P191 Development and validation of a 13-item short version of the IBD self-efficacy scale

Tanaka, M.(1);Kawakami, A.(1);Sakagami, K.(2);Terai, T.(3);Fernandez, J.(3);Keefer, L.(4);Ito, H.(2);

(1)Tokyo Medical and Dental University TMDU- Graduate School of Health Care Sciences-, Dep.Critical and Invasive-Palliative Care Nursing, Tokyo, Japan;(2)Kinshukai Infusion Clinic, Dep. Gastroenterology, Osaka, Japan;(3)Takeda Pharmaceutical Company Limited, Japan Medical Office, Tokyo, Japan;(4)Icahn School of Medicine at Mount Sinai, Division of Gastroenterology, New York, United States;


The IBD-Self-Efficacy Scale (IBD-SES) is an outcome measurement scale used in various countries, with psychometric properties that predicted psychological distress and showed moderate correlation with QOL. Although the 29-item IBD-SES is useful, a shorter instrument would increase the likelihood of usage. In this study, we aimed to develop a substantially shorter, but still as valid version of IBD-SES.


A total of 919 patients, 482 from a specialized IBD clinic (UC: 184, CD: 298) and 437 online (UC: 255, CD: 182), were used for psychometric assessment. The original 29-item IBD-SES was reduced using three major analytic steps (assessed ceiling or floor effect, correlation between items, test-retest reliability).
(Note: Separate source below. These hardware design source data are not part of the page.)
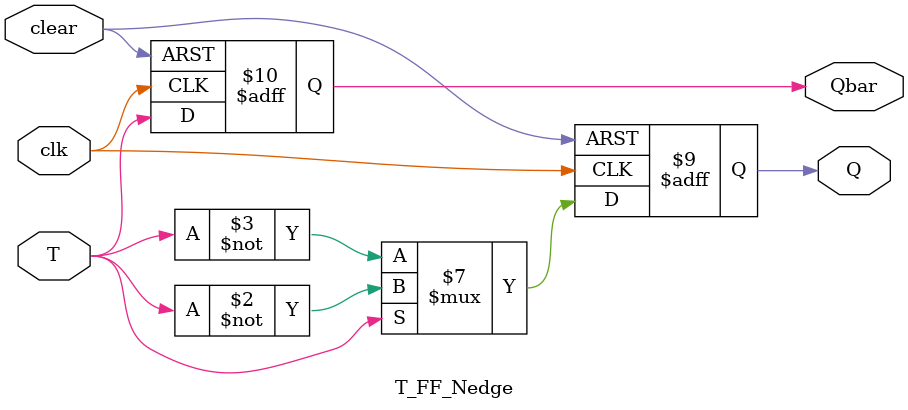
<source format=v>
module T_FF_Nedge(Q, Qbar, T, clk, clear);

	output Q, Qbar;
	input T, clk, clear;
	reg Q, Qbar;
	
	always @(negedge clk or posedge clear)
		begin
			if(clear)
				begin
					Q <= 1'b0;
					Qbar <= 1'b1;
				end
			else if(T)
				begin
					Q <= ~T;
					Qbar <= T;
				end
			else
				begin
					Q <= ~T;
					Qbar <= T;
				end
		end

endmodule

</source>
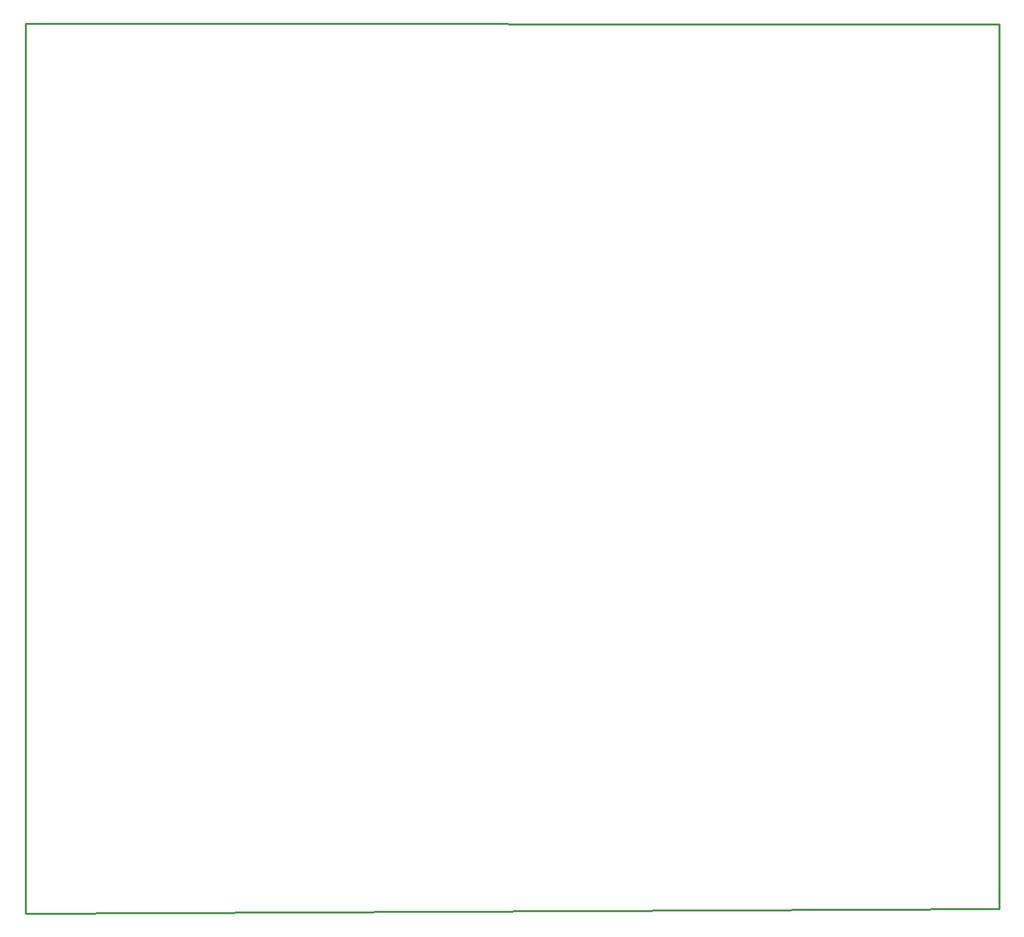
<source format=gko>
G04 Layer: BoardOutlineLayer*
G04 EasyEDA v6.5.22, 2022-11-10 13:02:32*
G04 01bc966966e84c7b8353b39a3c1ed1af,4d8ab2db40884aeb91e54047068f32cb,10*
G04 Gerber Generator version 0.2*
G04 Scale: 100 percent, Rotated: No, Reflected: No *
G04 Dimensions in inches *
G04 leading zeros omitted , absolute positions ,3 integer and 6 decimal *
%FSLAX36Y36*%
%MOIN*%

%ADD10C,0.0100*%
D10*
X275000Y2095000D02*
G01*
X5105000Y2090000D01*
X5105000Y-2300000D01*
X275590Y-2322829D01*
X275000Y2095000D01*

%LPD*%
M02*

</source>
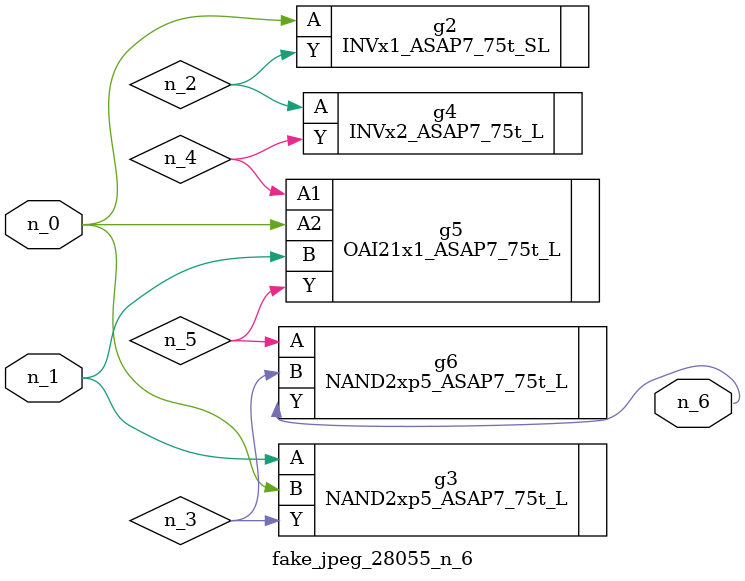
<source format=v>
module fake_jpeg_28055_n_6 (n_0, n_1, n_6);

input n_0;
input n_1;

output n_6;

wire n_2;
wire n_3;
wire n_4;
wire n_5;

INVx1_ASAP7_75t_SL g2 ( 
.A(n_0),
.Y(n_2)
);

NAND2xp5_ASAP7_75t_L g3 ( 
.A(n_1),
.B(n_0),
.Y(n_3)
);

INVx2_ASAP7_75t_L g4 ( 
.A(n_2),
.Y(n_4)
);

OAI21x1_ASAP7_75t_L g5 ( 
.A1(n_4),
.A2(n_0),
.B(n_1),
.Y(n_5)
);

NAND2xp5_ASAP7_75t_L g6 ( 
.A(n_5),
.B(n_3),
.Y(n_6)
);


endmodule
</source>
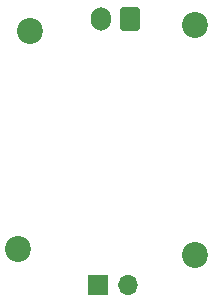
<source format=gbr>
%TF.GenerationSoftware,KiCad,Pcbnew,8.0.4*%
%TF.CreationDate,2025-06-18T18:58:41-07:00*%
%TF.ProjectId,Dyno_LED_PCB,44796e6f-5f4c-4454-945f-5043422e6b69,rev?*%
%TF.SameCoordinates,Original*%
%TF.FileFunction,Soldermask,Bot*%
%TF.FilePolarity,Negative*%
%FSLAX46Y46*%
G04 Gerber Fmt 4.6, Leading zero omitted, Abs format (unit mm)*
G04 Created by KiCad (PCBNEW 8.0.4) date 2025-06-18 18:58:41*
%MOMM*%
%LPD*%
G01*
G04 APERTURE LIST*
G04 Aperture macros list*
%AMRoundRect*
0 Rectangle with rounded corners*
0 $1 Rounding radius*
0 $2 $3 $4 $5 $6 $7 $8 $9 X,Y pos of 4 corners*
0 Add a 4 corners polygon primitive as box body*
4,1,4,$2,$3,$4,$5,$6,$7,$8,$9,$2,$3,0*
0 Add four circle primitives for the rounded corners*
1,1,$1+$1,$2,$3*
1,1,$1+$1,$4,$5*
1,1,$1+$1,$6,$7*
1,1,$1+$1,$8,$9*
0 Add four rect primitives between the rounded corners*
20,1,$1+$1,$2,$3,$4,$5,0*
20,1,$1+$1,$4,$5,$6,$7,0*
20,1,$1+$1,$6,$7,$8,$9,0*
20,1,$1+$1,$8,$9,$2,$3,0*%
G04 Aperture macros list end*
%ADD10R,1.700000X1.700000*%
%ADD11O,1.700000X1.700000*%
%ADD12C,2.200000*%
%ADD13RoundRect,0.250000X0.600000X0.750000X-0.600000X0.750000X-0.600000X-0.750000X0.600000X-0.750000X0*%
%ADD14O,1.700000X2.000000*%
G04 APERTURE END LIST*
D10*
%TO.C,J2*%
X68725000Y-61000000D03*
D11*
X71265000Y-61000000D03*
%TD*%
D12*
%TO.C,H1*%
X62000000Y-58000000D03*
%TD*%
%TO.C,H3*%
X77000000Y-39000000D03*
%TD*%
%TO.C,H2*%
X77000000Y-58500000D03*
%TD*%
%TO.C,H4*%
X63000000Y-39500000D03*
%TD*%
D13*
%TO.C,J1*%
X71500000Y-38500000D03*
D14*
X69000000Y-38500000D03*
%TD*%
M02*

</source>
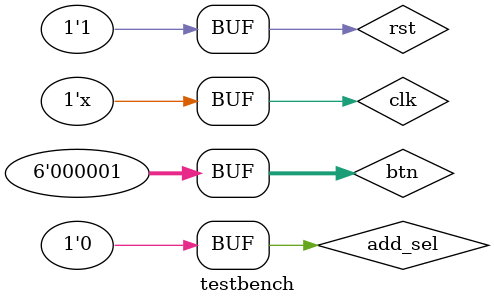
<source format=v>
`timescale 1us / 1ns

module testbench();

reg clk, rst;
reg [5:0] btn;
reg add_sel;

wire dac_csn, dac_ldacn, dac_wrn, dac_a_b;
wire [7:0] dac_d;
wire [7:0] led_out;

DAC DtoAC(clk, rst, btn, add_sel, dac_csn, dac_ldacn, dac_wrn, dac_a_b, dac_d, led_out);

initial begin
    clk = 0;
    rst = 0;
    add_sel = 0;
    btn = 6'b000000;
    #4 rst = 1;
    #4000 btn = 6'b000100; //+2
    #4000 btn = 6'b000001; //+8
    #4000 btn = 6'b000100; //+2
    #4000 btn = 6'b000001; //+8

    #4000 btn = 6'b100000; //-1
    #4000 btn = 6'b010000; //+1
    #4000 btn = 6'b001000; //-2
    #4000 btn = 6'b000100; //+2
    #4000 btn = 6'b000010; //-8
    #4000 btn = 6'b000001; //+8
end

always begin
    #0.5 clk <= ~clk; //period is 1us
end    
// #1 == 1us
endmodule
</source>
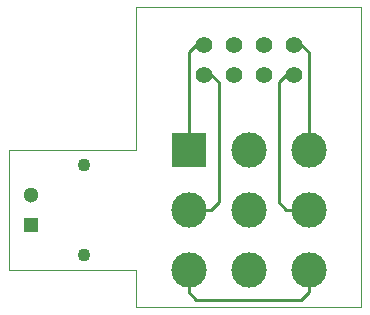
<source format=gbl>
G75*
%MOIN*%
%OFA0B0*%
%FSLAX25Y25*%
%IPPOS*%
%LPD*%
%AMOC8*
5,1,8,0,0,1.08239X$1,22.5*
%
%ADD10C,0.00000*%
%ADD11C,0.05512*%
%ADD12R,0.11811X0.11811*%
%ADD13C,0.11811*%
%ADD14C,0.04331*%
%ADD15C,0.05118*%
%ADD16R,0.05118X0.05118*%
%ADD17C,0.01000*%
D10*
X0001000Y0013500D02*
X0043500Y0013500D01*
X0043500Y0001000D01*
X0118421Y0001000D01*
X0118421Y0100951D01*
X0118500Y0101000D02*
X0043500Y0101000D01*
X0043500Y0053500D01*
X0001000Y0053500D01*
X0001000Y0013500D01*
D11*
X0066000Y0078500D03*
X0076000Y0078500D03*
X0086000Y0078500D03*
X0096000Y0078500D03*
X0096000Y0088500D03*
X0086000Y0088500D03*
X0076000Y0088500D03*
X0066000Y0088500D03*
D12*
X0061000Y0053500D03*
D13*
X0081000Y0053500D03*
X0101000Y0053500D03*
X0101000Y0033500D03*
X0081000Y0033500D03*
X0061000Y0033500D03*
X0061000Y0013500D03*
X0081000Y0013500D03*
X0101000Y0013500D03*
D14*
X0026000Y0018500D03*
X0026000Y0048500D03*
D15*
X0008500Y0038500D03*
D16*
X0008500Y0028500D03*
D17*
X0061000Y0033500D02*
X0068500Y0033500D01*
X0071000Y0036000D01*
X0071000Y0076000D01*
X0068500Y0078500D01*
X0066000Y0078500D01*
X0061000Y0086000D02*
X0061000Y0053500D01*
X0091000Y0036000D02*
X0091000Y0076000D01*
X0093500Y0078500D01*
X0096000Y0078500D01*
X0101000Y0086000D02*
X0098500Y0088500D01*
X0096000Y0088500D01*
X0101000Y0086000D02*
X0101000Y0053500D01*
X0091000Y0036000D02*
X0093500Y0033500D01*
X0101000Y0033500D01*
X0101000Y0013500D02*
X0101000Y0006000D01*
X0098500Y0003500D01*
X0063500Y0003500D01*
X0061000Y0006000D01*
X0061000Y0013500D01*
X0061000Y0086000D02*
X0063500Y0088500D01*
X0066000Y0088500D01*
M02*

</source>
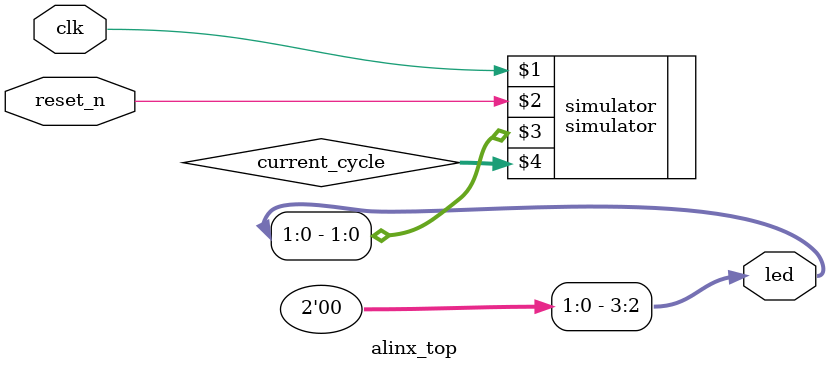
<source format=v>
module alinx_top(input wire clk, reset_n,
			output wire [3:0] led);

	assign led[3:2] = 2'b0;

	// instantiate the simulator
	
	parameter MAX_CYCLE_WIDTH = 32;
   
	wire [MAX_CYCLE_WIDTH-1:0] current_cycle;

	simulator #(MAX_CYCLE_WIDTH) simulator(clk, reset_n, led[1:0], current_cycle);
			
endmodule

</source>
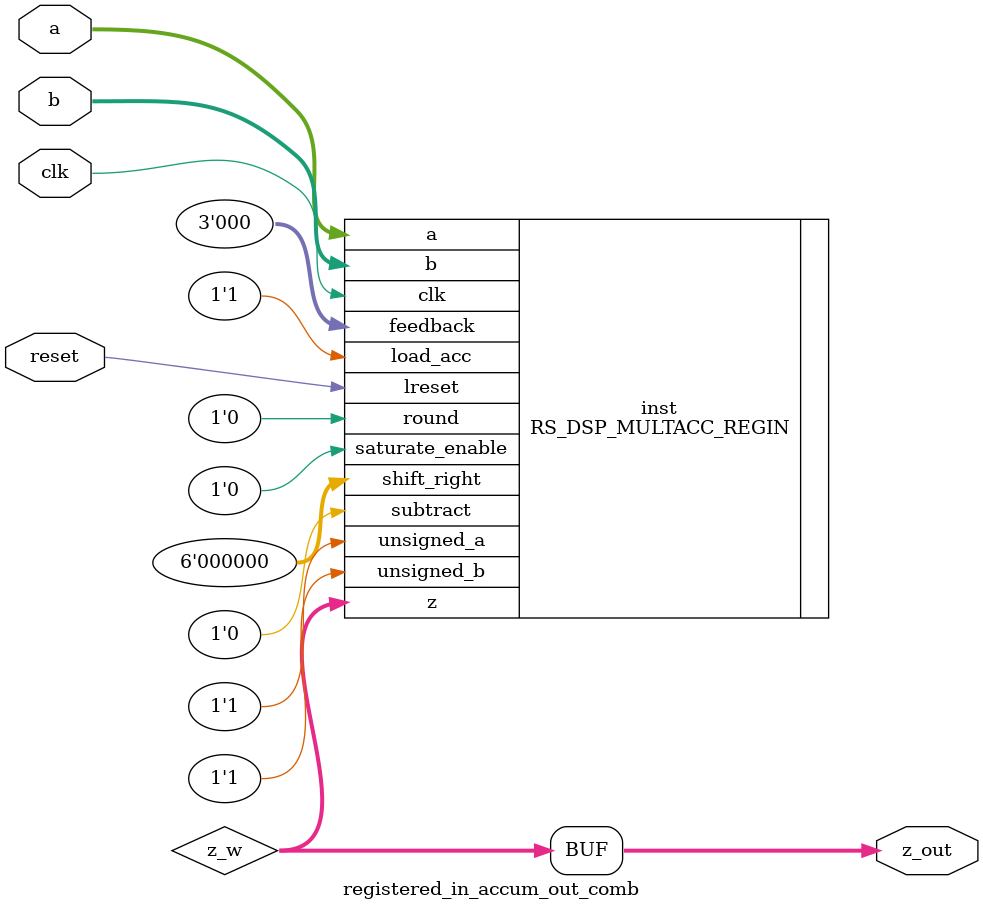
<source format=v>
module registered_in_accum_out_comb (
	input  wire [19:0] a,
    input  wire [17:0] b,
	input wire clk, reset,
    output wire [37:0] z_out
    );

    parameter [79:0] MODE_BITS = 80'd0;
    
    wire [37:0] z_w;
	RS_DSP_MULTACC_REGIN #(
    .MODE_BITS(80'h00000000000000000000)) 
        inst(.a(a), .b(b), .z(z_w),. clk(clk), .lreset(reset),. load_acc(1'b1) ,. feedback(3'b0), 
        .unsigned_a(1'b1), .unsigned_b(1'b1), . saturate_enable(1'b0),. shift_right(6'b0),
        . round(1'b0),.subtract(1'b0));
	
    assign z_out = z_w;

endmodule
</source>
The shorter version was evaluated on construct validity by confirmatory factor analysis, criterion validity by Pearson’s correlation coefficients with original version, and internal consistency by Cronbach's alpha coefficient.


In the item reduction process, the following items were removed: 2 items due to a ceiling effect, 12 additional items due to high correlation, 2 more items due to a low intraclass correlation coefficient (ICC). The short version was confirmed to consist of the same 4 subscales as the original version, [Managing Stress and Emotions], [Managing Medical Care], [Managing Symptoms and Disease] and [Maintaining Remission] and was validated by confirmatory factor analysis. The fit indices were as follows: Normed χ2 = 7.18 (p < 0.001), comparative fit index (CFI) = 0.94, goodness-of-fit index (GFI) = 0.93, adjusted goodness-of-fit index (AGFI) =0.89, parsimony goodness-of-fit index (PGFI) = 0.60, and the root mean square error of approximation (RMSEA) = 0.084. Correlation with the original IBD-SES in each subscale was high (0.97-0.98). Cronbach’s alpha for each subscale ranged from 0.68 to 0.86.


The study showed that the revised scale has improved psychometric properties and demonstrated the reliability and validity of the IBD-SES13. The revised scale could provide clinical usefulness with the possibility of higher response rates.